**Activity:** Return the lines below in which the string "size" occurs.

╭─ Recorded data

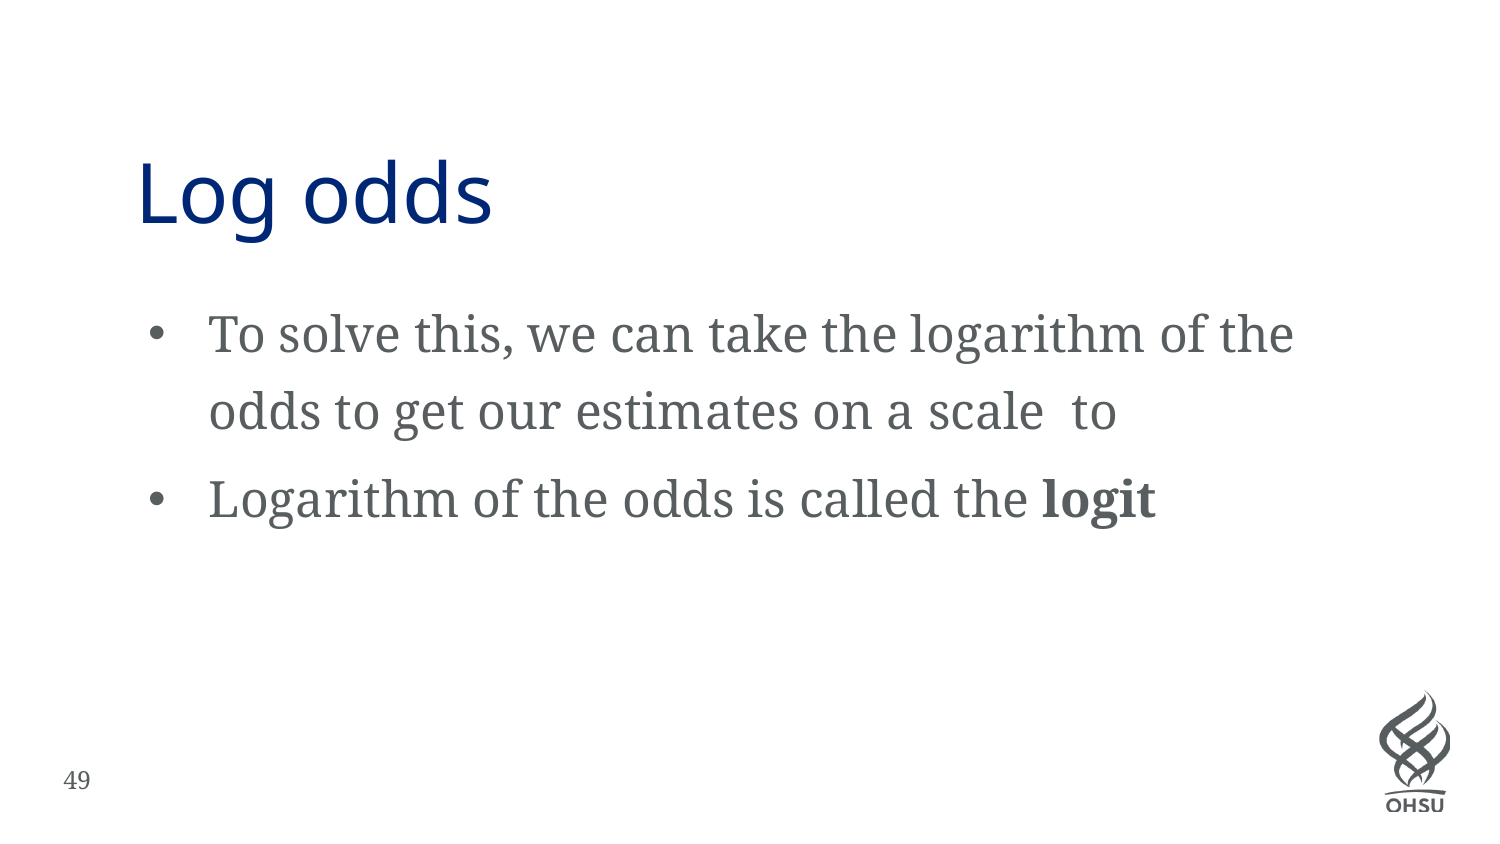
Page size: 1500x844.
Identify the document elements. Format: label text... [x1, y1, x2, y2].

title Log odds [120, 120, 1356, 261]
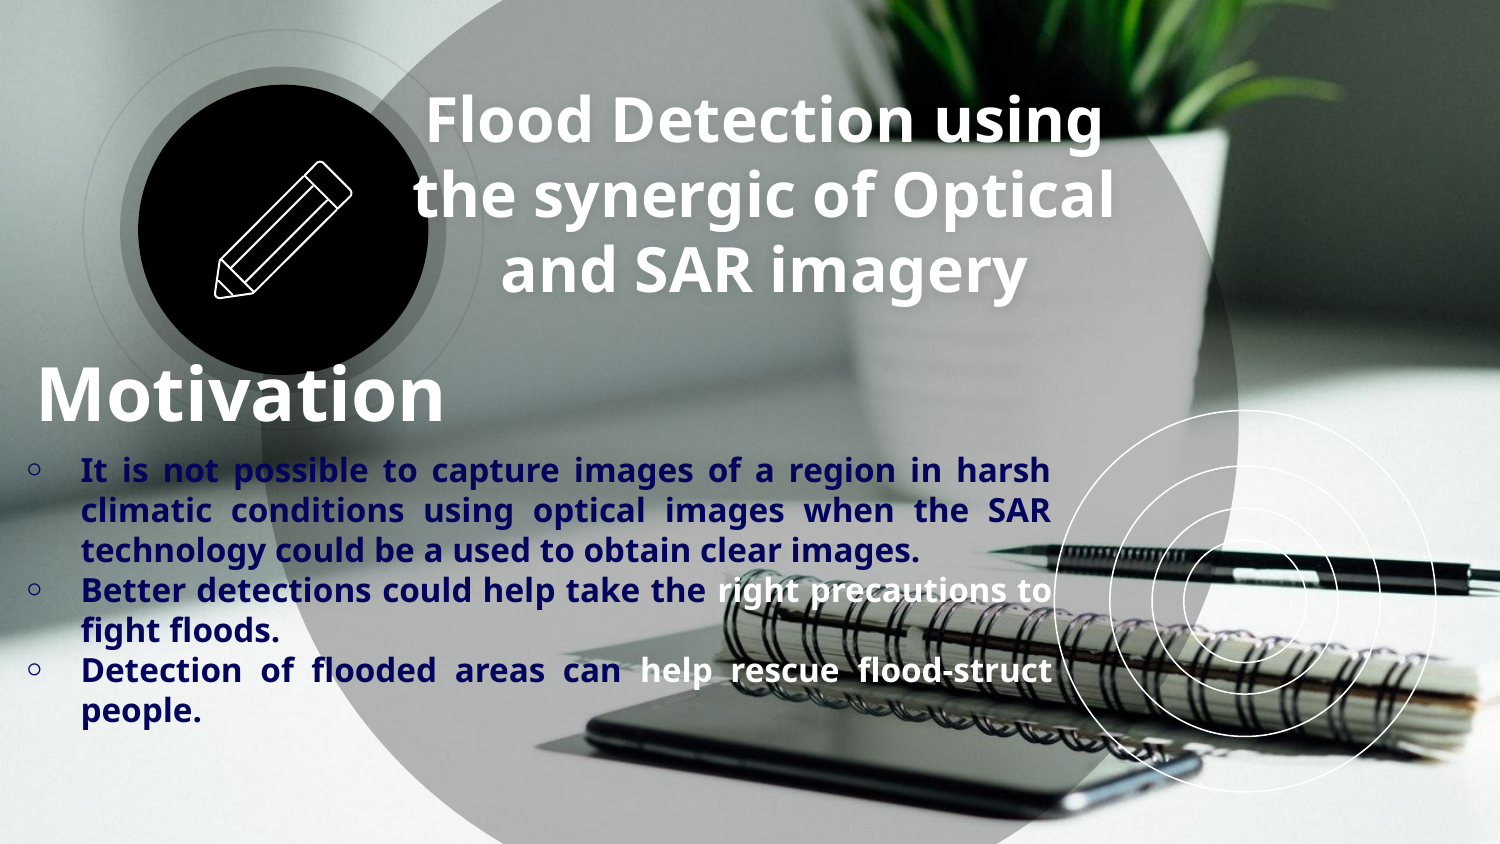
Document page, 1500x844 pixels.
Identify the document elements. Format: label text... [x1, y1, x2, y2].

title Flood Detection using the synergic of Optical and SAR imagery [377, 134, 1152, 325]
picture [1068, 412, 1434, 791]
picture [0, 0, 1500, 844]
list It is not possible to capture images of a region in harsh climatic conditions using optical images when the SAR technology could be a used to obtain clear images. Better detections could help take the right precautions to fight floods. Detection of flooded areas can help rescue flood-struct people. [0, 434, 1068, 844]
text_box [214, 161, 352, 299]
title Motivation [20, 339, 877, 434]
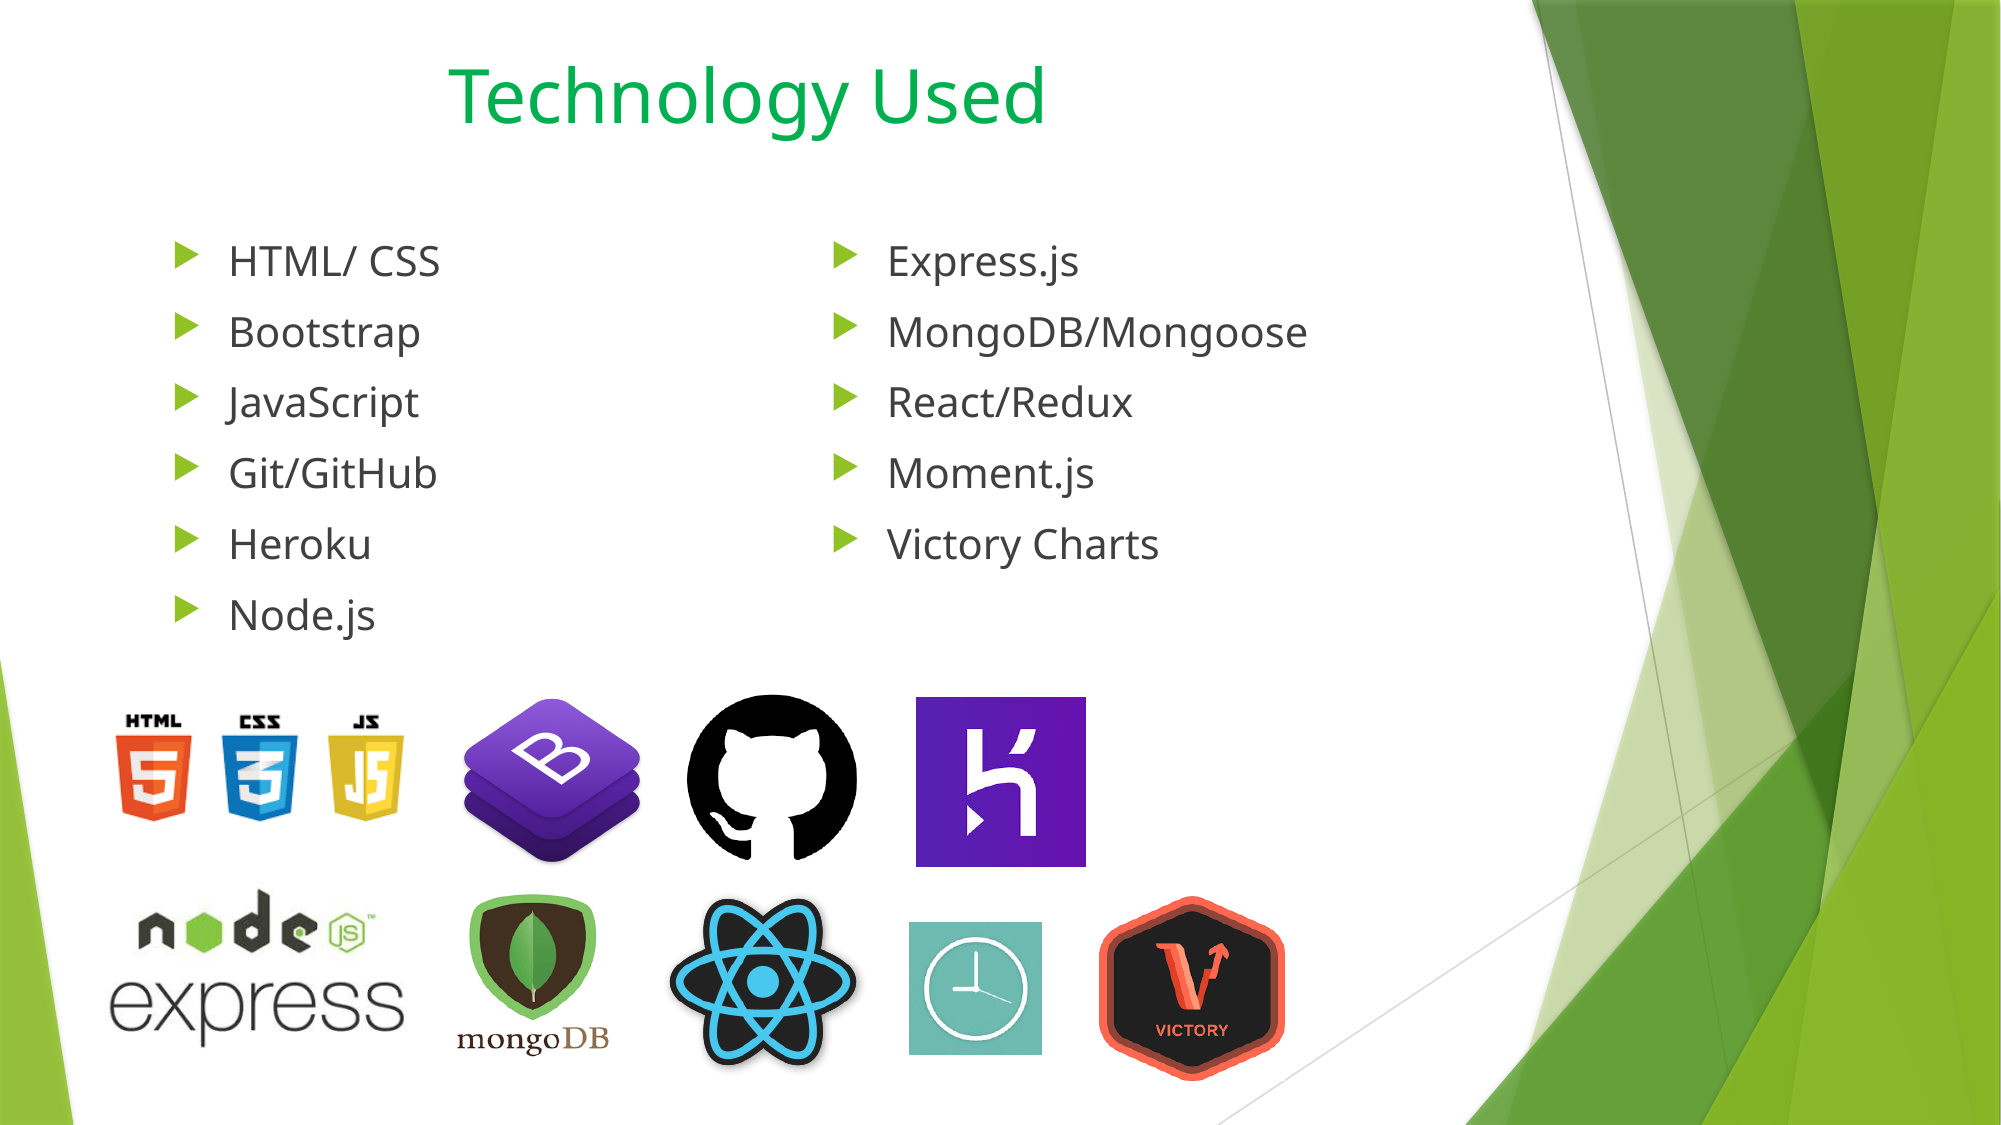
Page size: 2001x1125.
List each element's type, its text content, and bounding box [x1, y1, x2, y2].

╰─

**Result of this exercise:**
Page size: 1500x844.
Page size: 2001x1125.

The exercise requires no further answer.